= Set task =
From the forum thread about Deathproof Nova decals, extract the part that opens with the words containing "Does anyone make" and closes with "(Jun 21, 2000)".

begin Supplied text

# Deathproof Nova Decals?



## HabuHunter32 (Aug 22, 2009)

Does anyone make Deathproof decals for the 1/25 AMT Chevy Nova kit? Any info would be welcomed. Thanks in advance. 

Mike


----------



## superduty455 (Jun 21, 2000)

None that I know of. You might be able to use some of those transfer tattoo's you find in dollar stores and the like, otherwise find a picture of it on the net and make your own decal with the Testors decal system.
Don't forget the little rubber duck hood ornament. I believe a resin caster for big rigs makes them.
Check out this link from Scale Auto mag with a very well done DP Nova:
http://cs.scaleautomag.com/SCACS/forums/p/89340/875853.aspx#875853
Chris


----------



## HabuHunter32 (Aug 22, 2009)

Thanks for the link. I found the decals at http://hazzardousdecals.shopping.officelive.com/Decalsforsale.aspx for $3.00.


I found the Rubber Duck Mascot at http://www.auslowe.com.au/
I bought 2 for $2.15aud ea plus $11.50aud shipping for a total of $15.80aud or $16.35usd. Obviously coming from Australia shipping is somewhat pricey but worth it in my opinion to add the Deathproof Nova to my moviecar collection. I bought 2 mascots so that I can build the Charger as well.


----------

end Supplied text
begin Given records

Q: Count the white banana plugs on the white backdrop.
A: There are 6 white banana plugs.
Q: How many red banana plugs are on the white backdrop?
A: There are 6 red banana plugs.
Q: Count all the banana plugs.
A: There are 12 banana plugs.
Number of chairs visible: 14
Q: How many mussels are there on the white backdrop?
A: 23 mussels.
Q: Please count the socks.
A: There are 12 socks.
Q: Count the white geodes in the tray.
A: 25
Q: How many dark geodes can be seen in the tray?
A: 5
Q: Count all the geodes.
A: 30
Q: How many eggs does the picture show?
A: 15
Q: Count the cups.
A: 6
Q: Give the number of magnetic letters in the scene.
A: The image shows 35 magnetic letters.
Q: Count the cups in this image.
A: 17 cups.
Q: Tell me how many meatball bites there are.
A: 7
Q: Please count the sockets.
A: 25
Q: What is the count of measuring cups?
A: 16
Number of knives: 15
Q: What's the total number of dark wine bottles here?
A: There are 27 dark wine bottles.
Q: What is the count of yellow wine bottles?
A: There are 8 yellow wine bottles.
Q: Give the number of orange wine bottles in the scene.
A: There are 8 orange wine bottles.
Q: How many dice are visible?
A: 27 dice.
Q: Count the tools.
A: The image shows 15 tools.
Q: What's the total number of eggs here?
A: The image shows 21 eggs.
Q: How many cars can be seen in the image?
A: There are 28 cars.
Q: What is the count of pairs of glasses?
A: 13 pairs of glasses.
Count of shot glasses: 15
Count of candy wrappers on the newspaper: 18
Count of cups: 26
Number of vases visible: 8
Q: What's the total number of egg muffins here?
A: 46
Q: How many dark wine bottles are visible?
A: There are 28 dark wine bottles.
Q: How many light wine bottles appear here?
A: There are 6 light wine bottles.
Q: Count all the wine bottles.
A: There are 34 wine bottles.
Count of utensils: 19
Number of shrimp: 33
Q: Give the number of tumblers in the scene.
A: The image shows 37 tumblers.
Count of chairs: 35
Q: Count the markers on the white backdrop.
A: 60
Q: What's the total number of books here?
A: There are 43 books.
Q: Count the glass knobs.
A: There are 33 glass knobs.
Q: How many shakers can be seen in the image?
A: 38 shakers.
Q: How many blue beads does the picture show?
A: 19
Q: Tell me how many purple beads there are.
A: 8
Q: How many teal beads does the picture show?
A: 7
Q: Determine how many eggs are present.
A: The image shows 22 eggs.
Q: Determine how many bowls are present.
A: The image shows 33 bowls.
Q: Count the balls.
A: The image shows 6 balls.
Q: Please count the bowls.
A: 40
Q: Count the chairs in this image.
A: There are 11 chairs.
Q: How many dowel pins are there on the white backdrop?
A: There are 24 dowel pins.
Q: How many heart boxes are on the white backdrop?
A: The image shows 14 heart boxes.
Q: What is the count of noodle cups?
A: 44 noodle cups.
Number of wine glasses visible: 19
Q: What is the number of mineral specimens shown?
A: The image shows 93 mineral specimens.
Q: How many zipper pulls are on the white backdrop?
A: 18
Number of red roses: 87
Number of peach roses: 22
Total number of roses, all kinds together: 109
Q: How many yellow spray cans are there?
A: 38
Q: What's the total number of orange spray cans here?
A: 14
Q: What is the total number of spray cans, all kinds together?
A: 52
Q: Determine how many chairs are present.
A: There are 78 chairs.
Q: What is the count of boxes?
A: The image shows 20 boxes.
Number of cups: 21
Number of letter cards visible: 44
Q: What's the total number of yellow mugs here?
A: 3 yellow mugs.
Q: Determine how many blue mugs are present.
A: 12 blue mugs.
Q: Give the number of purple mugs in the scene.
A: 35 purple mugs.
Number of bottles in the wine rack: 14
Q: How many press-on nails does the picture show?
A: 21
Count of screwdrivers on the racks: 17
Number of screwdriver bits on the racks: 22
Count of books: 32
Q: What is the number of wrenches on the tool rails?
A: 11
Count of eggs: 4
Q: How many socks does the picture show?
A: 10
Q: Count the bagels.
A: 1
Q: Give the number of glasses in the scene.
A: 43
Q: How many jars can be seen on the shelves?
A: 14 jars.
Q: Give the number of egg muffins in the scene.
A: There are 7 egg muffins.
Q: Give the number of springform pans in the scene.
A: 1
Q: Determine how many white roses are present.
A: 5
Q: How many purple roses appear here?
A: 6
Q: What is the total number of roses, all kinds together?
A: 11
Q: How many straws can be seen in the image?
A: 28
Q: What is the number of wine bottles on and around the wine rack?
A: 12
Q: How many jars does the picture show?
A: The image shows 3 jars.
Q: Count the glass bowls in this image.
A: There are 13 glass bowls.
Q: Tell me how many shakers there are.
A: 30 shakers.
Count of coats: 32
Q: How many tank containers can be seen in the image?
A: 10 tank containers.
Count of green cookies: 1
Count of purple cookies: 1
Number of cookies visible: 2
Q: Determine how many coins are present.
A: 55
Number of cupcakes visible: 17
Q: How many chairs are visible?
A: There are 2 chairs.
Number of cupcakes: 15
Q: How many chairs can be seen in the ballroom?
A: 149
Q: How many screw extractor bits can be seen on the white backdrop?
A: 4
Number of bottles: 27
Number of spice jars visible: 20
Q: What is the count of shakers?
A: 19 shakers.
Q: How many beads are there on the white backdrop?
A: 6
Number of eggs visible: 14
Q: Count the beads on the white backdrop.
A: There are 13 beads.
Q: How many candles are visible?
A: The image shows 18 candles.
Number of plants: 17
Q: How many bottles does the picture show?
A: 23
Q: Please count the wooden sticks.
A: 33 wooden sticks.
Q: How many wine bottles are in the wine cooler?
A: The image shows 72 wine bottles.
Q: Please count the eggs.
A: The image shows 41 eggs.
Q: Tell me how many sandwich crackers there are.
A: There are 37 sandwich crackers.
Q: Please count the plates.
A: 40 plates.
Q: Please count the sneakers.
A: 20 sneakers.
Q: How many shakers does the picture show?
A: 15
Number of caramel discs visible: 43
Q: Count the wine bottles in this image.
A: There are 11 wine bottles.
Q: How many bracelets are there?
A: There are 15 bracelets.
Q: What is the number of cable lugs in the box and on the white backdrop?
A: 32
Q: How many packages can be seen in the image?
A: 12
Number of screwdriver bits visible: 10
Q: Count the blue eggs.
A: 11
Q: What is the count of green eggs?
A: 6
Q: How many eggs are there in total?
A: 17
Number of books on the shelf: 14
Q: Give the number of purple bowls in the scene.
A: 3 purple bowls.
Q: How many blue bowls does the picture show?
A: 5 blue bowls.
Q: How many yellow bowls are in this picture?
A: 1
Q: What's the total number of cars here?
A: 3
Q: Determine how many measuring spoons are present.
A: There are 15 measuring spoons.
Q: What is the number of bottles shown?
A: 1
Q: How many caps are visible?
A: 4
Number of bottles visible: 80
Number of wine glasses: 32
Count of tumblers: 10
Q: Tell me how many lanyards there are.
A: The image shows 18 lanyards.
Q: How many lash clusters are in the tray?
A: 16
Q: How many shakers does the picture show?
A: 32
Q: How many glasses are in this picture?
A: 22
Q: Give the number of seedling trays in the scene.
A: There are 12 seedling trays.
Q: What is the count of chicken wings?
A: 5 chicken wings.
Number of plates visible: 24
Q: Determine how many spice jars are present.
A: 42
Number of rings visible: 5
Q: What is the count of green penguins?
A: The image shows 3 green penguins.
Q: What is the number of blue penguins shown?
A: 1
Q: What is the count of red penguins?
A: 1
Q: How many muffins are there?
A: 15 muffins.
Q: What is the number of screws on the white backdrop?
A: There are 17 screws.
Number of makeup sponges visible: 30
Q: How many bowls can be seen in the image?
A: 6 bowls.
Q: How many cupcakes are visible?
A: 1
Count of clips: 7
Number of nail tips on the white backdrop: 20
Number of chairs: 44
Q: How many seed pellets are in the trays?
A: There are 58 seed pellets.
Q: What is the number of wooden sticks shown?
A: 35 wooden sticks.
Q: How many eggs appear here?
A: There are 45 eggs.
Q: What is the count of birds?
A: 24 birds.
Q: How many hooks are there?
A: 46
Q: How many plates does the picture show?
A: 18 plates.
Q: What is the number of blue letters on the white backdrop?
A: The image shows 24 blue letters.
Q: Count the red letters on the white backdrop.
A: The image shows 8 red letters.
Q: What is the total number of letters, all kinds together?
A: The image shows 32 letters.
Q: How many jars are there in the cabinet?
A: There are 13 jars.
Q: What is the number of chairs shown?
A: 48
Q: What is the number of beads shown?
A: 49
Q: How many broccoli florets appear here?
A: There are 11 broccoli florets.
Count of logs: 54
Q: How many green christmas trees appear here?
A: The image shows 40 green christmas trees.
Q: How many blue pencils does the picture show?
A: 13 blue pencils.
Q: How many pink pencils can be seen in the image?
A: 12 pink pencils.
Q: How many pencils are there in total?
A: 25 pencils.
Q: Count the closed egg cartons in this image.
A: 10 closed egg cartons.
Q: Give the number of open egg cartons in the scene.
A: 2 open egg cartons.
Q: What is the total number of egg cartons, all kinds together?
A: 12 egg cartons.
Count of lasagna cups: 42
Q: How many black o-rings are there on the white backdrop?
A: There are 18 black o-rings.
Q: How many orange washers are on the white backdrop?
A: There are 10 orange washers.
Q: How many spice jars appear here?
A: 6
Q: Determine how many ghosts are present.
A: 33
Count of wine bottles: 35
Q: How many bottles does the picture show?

end Given records

= Response below =
Does anyone make Deathproof decals for the 1/25 AMT Chevy Nova kit? Any info would be welcomed. Thanks in advance. 

Mike


----------



## superduty455 (Jun 21, 2000)